[Tâches à réaliser]:
1. Dans l'extrait sur la motion de censure visant le gouvernement Barnier, combien de voix faut-il pour faire chuter le gouvernement ?
2. Poursuivez l'extrait sur la motion de censure visant le gouvernement Barnier après sa dernière phrase.

***** Extrait fourni *****

M. Barnier s’exprimera à la télévision à 20H00 (19H00 GMT).
Lundi, le dirigeant de centre droit de 73 ans a engagé la responsabilité de l’exécutif en faisant adopter sans vote, comme le prévoit un article de la Constitution, le budget de la Sécurité sociale, exposant son gouvernement à une motion de censure tout en assurant avoir été « au bout du dialogue » avec les groupes politiques.
Multiples concessions
Sauf retournement spectaculaire, la motion a toutes les chances d’être approuvée, la gauche et l’extrême droite ayant annoncé qu’ils la voteraient. Le débat aura lieu à 16H00 (15H00 GMT) et le premier résultat est attendu vers 20H00 (19H00 GMT), selon plusieurs sources parlementaires. Pour faire chuter le gouvernement, 288 voix sur 577 seront nécessaires.
« La chute de Barnier est actée », a estimé la cheffe des députés de la formation de gauche radicale La France Insoumise (LFI), Mathilde Panot.

***** Données fournies *****

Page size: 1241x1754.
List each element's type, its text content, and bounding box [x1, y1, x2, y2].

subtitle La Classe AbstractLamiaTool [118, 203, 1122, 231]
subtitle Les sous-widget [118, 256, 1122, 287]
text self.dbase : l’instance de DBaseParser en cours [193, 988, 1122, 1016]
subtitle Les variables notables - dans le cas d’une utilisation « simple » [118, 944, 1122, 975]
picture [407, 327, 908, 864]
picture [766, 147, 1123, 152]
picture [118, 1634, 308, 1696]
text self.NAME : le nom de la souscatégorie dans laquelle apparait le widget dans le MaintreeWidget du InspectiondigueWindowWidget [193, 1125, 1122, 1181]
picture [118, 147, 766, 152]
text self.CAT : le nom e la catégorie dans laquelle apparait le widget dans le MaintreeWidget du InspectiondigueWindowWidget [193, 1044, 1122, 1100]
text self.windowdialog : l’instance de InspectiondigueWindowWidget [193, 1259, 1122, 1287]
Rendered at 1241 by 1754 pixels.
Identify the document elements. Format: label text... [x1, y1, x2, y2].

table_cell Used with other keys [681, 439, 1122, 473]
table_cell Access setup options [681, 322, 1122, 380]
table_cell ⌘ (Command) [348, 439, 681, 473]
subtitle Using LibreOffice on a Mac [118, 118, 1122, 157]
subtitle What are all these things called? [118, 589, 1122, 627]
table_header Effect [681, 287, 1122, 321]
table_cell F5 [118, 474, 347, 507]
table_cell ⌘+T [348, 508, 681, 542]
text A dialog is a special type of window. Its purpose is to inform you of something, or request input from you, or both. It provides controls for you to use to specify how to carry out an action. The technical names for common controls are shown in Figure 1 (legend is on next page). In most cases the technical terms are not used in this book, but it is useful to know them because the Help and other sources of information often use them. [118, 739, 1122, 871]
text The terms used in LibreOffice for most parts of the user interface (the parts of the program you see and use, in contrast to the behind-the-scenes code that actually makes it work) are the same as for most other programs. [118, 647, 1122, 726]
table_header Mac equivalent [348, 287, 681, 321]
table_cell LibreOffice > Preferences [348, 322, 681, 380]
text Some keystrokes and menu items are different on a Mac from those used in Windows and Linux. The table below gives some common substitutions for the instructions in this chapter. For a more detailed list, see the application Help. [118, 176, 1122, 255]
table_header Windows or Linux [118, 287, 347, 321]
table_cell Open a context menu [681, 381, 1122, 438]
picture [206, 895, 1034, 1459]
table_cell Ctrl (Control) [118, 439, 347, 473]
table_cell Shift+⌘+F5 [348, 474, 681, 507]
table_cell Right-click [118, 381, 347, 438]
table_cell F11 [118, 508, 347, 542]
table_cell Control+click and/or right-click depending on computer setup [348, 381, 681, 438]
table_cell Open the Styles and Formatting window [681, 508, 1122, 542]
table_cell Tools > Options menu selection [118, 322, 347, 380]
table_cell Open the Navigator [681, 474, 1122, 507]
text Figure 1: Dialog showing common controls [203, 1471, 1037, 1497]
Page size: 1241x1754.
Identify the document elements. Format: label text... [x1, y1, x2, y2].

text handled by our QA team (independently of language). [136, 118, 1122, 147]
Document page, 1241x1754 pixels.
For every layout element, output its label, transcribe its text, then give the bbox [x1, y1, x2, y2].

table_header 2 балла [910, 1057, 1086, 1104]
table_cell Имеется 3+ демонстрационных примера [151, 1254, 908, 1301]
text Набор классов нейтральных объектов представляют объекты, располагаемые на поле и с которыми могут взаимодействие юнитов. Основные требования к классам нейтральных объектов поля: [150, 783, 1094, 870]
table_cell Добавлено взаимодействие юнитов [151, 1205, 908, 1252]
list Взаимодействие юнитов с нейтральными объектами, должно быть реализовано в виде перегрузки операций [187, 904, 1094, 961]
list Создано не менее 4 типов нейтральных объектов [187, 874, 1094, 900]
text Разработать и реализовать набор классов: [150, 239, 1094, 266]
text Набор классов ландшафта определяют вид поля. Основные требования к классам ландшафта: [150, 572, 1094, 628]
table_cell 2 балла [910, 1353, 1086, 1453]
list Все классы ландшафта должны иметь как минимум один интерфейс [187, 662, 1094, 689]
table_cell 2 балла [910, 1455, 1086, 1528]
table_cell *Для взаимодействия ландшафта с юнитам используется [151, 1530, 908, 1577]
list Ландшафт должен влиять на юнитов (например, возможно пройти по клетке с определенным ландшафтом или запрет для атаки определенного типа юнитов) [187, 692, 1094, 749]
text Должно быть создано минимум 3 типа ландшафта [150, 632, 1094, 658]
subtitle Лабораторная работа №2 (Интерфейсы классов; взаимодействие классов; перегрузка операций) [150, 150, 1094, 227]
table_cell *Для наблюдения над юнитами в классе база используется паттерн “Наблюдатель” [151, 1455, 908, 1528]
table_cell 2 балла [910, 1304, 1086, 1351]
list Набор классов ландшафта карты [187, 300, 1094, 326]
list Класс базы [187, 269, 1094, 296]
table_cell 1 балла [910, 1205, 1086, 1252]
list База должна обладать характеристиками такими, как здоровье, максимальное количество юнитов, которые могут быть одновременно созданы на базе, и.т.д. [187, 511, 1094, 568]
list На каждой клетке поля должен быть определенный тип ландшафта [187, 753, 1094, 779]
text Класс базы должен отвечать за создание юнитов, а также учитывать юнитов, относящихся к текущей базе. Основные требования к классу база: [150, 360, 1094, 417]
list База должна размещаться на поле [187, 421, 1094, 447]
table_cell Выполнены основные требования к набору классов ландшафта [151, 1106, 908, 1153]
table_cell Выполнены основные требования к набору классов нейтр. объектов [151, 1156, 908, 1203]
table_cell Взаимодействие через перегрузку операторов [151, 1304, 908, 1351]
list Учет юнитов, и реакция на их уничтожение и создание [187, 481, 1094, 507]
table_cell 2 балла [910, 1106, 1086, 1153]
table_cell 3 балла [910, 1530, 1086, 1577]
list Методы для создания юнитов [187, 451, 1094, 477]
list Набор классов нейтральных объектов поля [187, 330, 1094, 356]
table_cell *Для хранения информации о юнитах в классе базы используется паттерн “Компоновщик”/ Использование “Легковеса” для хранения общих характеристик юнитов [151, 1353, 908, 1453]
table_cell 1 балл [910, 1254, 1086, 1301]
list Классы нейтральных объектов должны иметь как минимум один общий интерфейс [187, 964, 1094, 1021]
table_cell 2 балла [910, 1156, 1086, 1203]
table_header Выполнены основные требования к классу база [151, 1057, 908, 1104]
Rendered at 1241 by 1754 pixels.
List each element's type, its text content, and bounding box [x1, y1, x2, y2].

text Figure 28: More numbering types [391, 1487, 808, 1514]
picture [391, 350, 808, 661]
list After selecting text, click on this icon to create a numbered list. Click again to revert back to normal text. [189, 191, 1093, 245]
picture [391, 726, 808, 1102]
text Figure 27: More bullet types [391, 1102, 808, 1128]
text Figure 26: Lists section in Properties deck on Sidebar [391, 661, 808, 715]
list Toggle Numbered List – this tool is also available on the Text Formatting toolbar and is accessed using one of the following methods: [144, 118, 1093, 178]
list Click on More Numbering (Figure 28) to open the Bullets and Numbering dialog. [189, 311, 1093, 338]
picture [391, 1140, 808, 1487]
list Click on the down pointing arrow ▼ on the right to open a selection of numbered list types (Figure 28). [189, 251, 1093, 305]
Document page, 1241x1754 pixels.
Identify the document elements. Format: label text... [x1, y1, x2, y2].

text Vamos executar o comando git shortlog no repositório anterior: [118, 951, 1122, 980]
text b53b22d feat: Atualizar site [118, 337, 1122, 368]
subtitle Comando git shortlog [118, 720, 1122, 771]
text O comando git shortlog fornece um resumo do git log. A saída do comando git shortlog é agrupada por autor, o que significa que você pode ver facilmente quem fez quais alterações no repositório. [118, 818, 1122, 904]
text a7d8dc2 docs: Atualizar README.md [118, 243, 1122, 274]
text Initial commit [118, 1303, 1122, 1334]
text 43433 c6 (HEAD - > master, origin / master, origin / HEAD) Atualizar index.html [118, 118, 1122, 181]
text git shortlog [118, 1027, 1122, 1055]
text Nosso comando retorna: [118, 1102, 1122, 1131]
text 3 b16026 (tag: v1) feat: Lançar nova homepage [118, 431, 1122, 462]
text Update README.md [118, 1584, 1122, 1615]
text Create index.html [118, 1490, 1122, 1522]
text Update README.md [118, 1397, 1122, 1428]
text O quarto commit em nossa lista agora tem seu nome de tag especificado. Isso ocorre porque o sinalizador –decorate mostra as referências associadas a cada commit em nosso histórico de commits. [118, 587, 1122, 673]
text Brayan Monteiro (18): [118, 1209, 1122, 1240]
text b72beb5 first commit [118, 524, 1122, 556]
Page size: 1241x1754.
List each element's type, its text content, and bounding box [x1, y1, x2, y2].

*****

[Réponses par tâche]:
1. 288 voix sur 577.

2.
Nommé le 5 septembre par M. Macron pour trouver une sortie de crise après une dissolution parlementaire et des élections aux résultats désastreux pour sa majorité en juillet, le Premier ministre aura tenu trois mois grâce au « soutien sans participation du RN », le parti d’extrême droite du Rassemblement national: mais « ce qui le fera tomber, c’est justement que le RN aura cessé de le soutenir », a jugé le député socialiste Arthur Delaporte.
Alors que la France voit son déficit public déraper, l’ancien commissaire européen et négociateur de l’UE pour le Brexit est sous le feu croisé des oppositions qui rejettent les efforts d’austérité demandés en 2025 et accusent, pour la gauche, M. Macron d’avoir fait trop de cadeaux fiscaux aux plus riches et aux entreprises.
Michel Barnier a multiplié les concessions pour amadouer l’extrême droite, acceptant par exemple de surseoir à la baisse du déremboursement des médicaments, mais cela n’a pas suffi.
Selon un président de groupe du bloc central, il ne croyait pas que la cheffe des députés du RN Marine Le Pen oserait censurer son gouvernement, avec les nombreuses concessions faites.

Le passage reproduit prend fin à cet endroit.